Data shown:
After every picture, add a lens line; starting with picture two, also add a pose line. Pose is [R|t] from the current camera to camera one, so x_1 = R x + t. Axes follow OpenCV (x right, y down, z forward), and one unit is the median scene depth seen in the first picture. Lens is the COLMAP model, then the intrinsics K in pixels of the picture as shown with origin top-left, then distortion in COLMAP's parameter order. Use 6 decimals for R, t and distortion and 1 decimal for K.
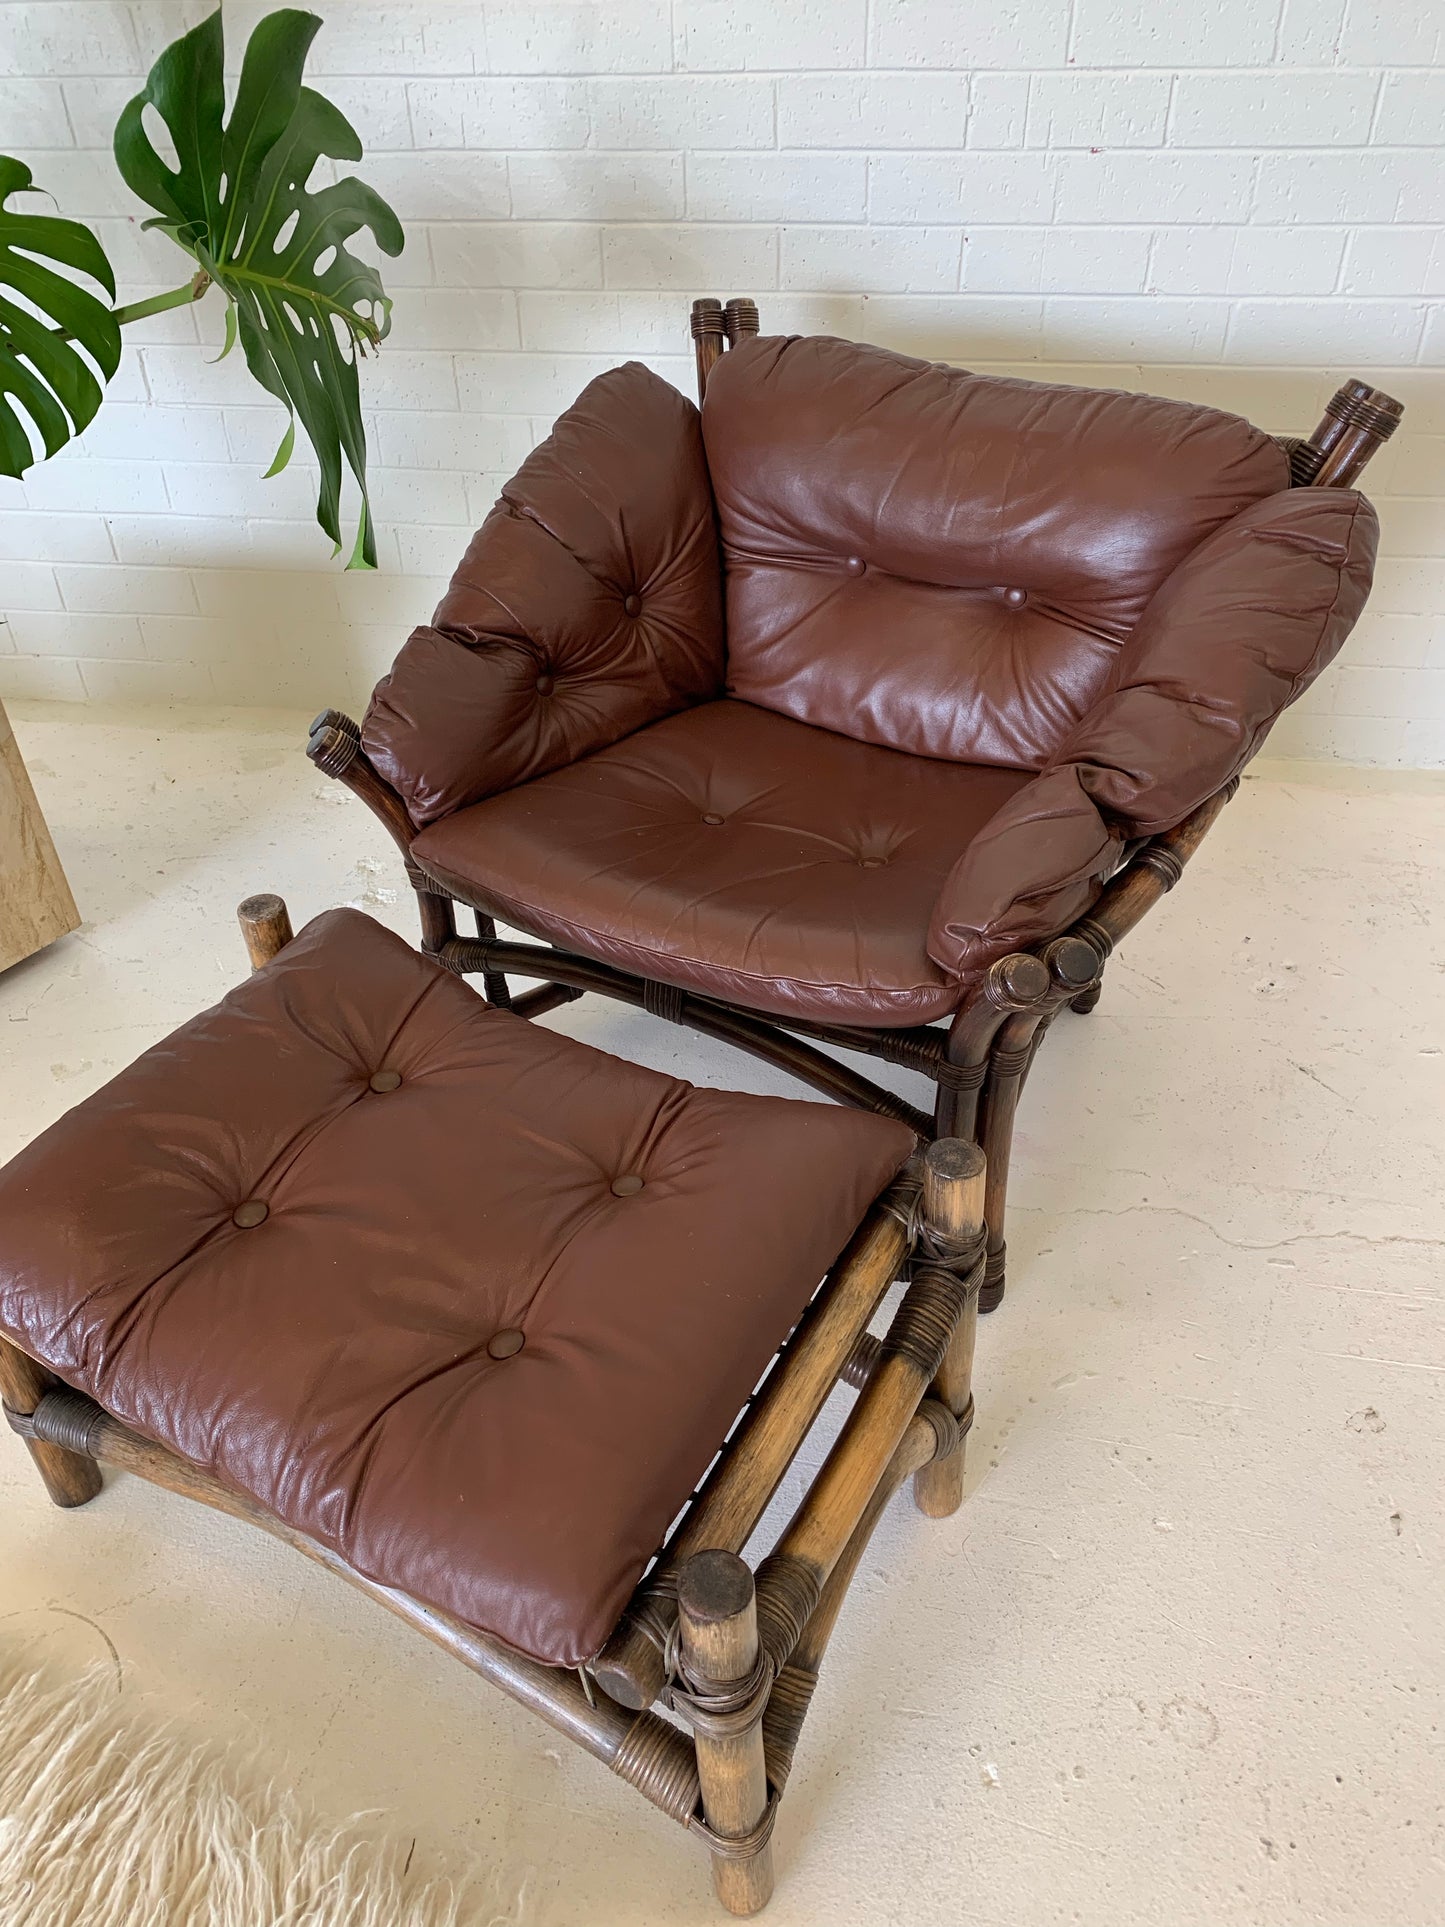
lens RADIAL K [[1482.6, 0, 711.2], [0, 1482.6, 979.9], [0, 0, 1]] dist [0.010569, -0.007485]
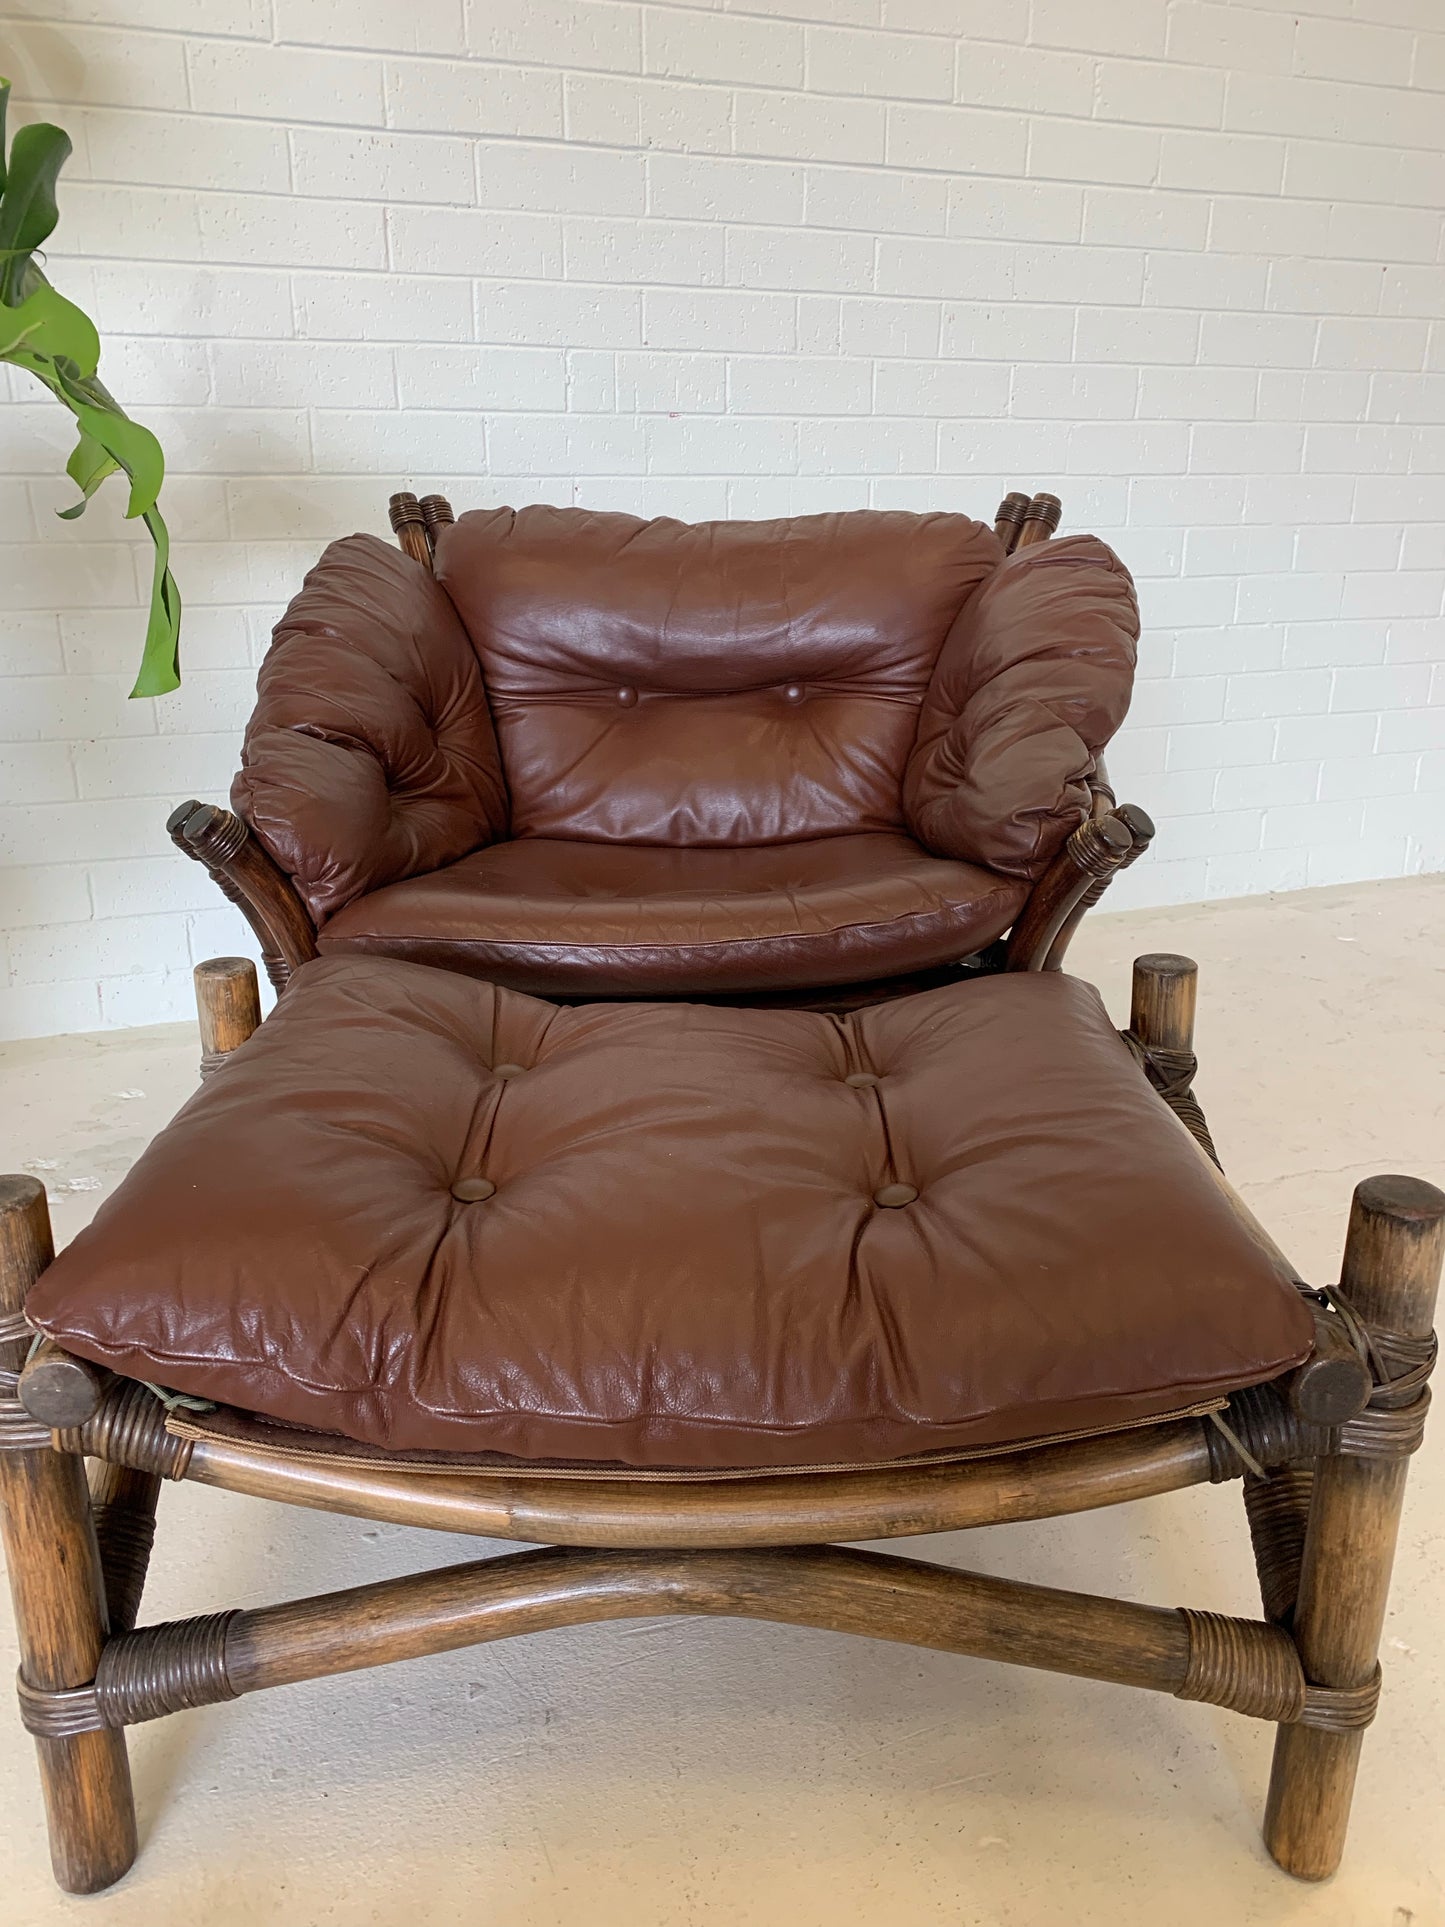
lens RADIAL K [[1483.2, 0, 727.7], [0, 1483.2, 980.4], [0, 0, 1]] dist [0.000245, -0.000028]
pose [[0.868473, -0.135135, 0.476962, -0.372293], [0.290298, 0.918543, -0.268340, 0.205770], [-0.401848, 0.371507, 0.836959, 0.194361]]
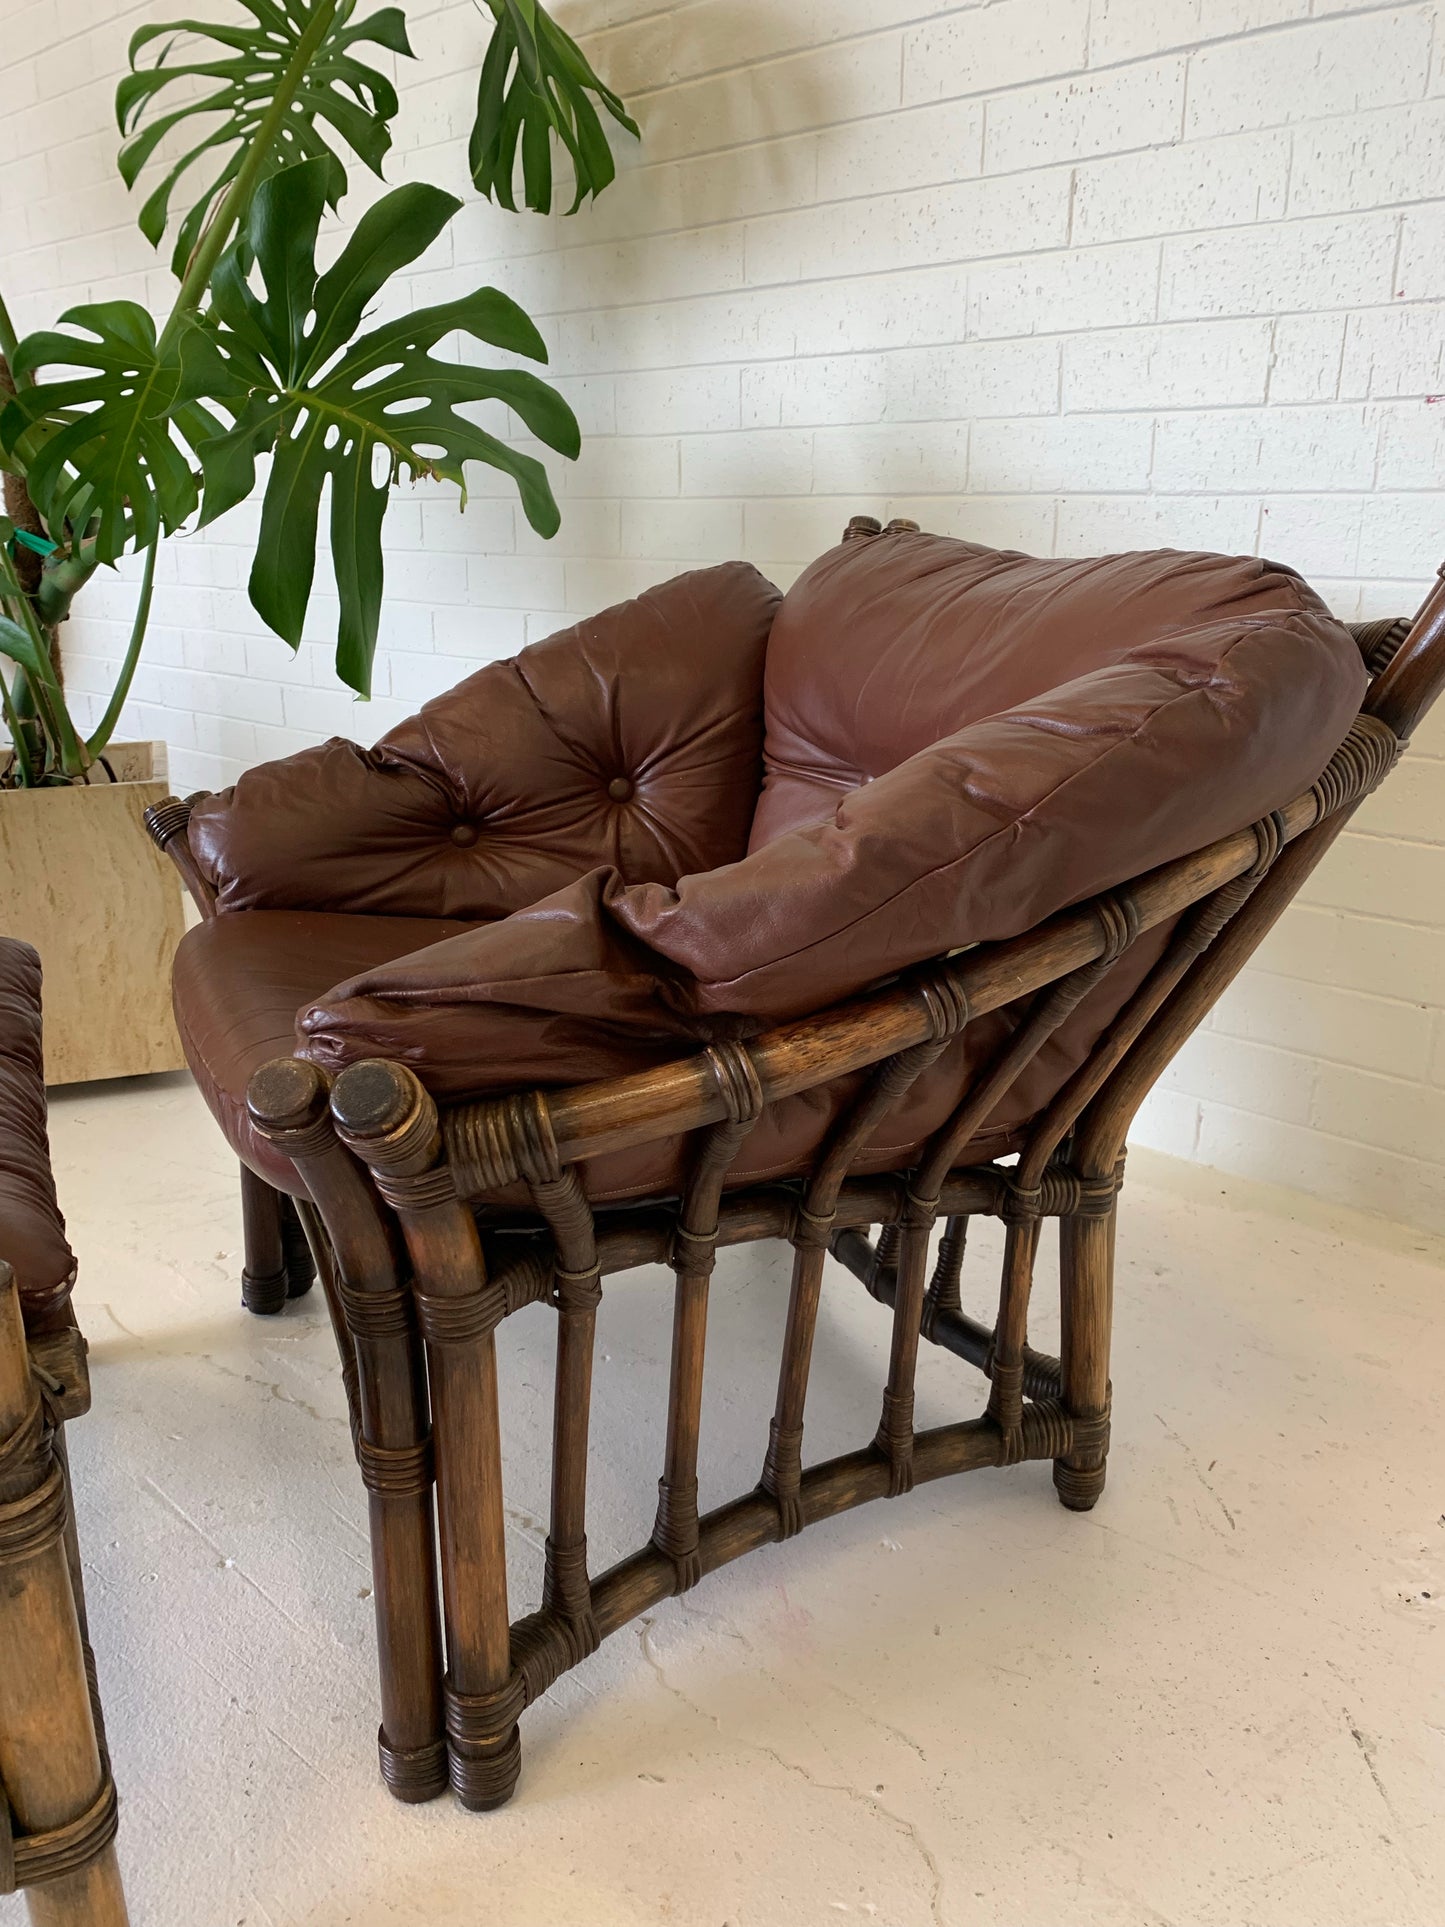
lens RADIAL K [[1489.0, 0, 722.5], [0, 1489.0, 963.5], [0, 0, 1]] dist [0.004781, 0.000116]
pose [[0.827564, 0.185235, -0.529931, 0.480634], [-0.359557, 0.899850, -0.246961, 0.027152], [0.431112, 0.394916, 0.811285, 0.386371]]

Your task: Please quote all of the material above word for word, and leave out the pictures.

Answer box:
After every picture, add a lens line; starting with picture two, also add a pose line. Pose is [R|t] from the current camera to camera one, so x_1 = R x + t. Axes follow OpenCV (x right, y down, z forward), and one unit is the median scene depth seen in the first picture. Lens is the COLMAP model, then the intrinsics K in pixels of the picture as shown with origin top-left, then distortion in COLMAP's parameter order. Use 6 decimals for R, t and distortion and 1 decimal for K.
lens RADIAL K [[1482.6, 0, 711.2], [0, 1482.6, 979.9], [0, 0, 1]] dist [0.010569, -0.007485]
lens RADIAL K [[1483.2, 0, 727.7], [0, 1483.2, 980.4], [0, 0, 1]] dist [0.000245, -0.000028]
pose [[0.868473, -0.135135, 0.476962, -0.372293], [0.290298, 0.918543, -0.268340, 0.205770], [-0.401848, 0.371507, 0.836959, 0.194361]]
lens RADIAL K [[1489.0, 0, 722.5], [0, 1489.0, 963.5], [0, 0, 1]] dist [0.004781, 0.000116]
pose [[0.827564, 0.185235, -0.529931, 0.480634], [-0.359557, 0.899850, -0.246961, 0.027152], [0.431112, 0.394916, 0.811285, 0.386371]]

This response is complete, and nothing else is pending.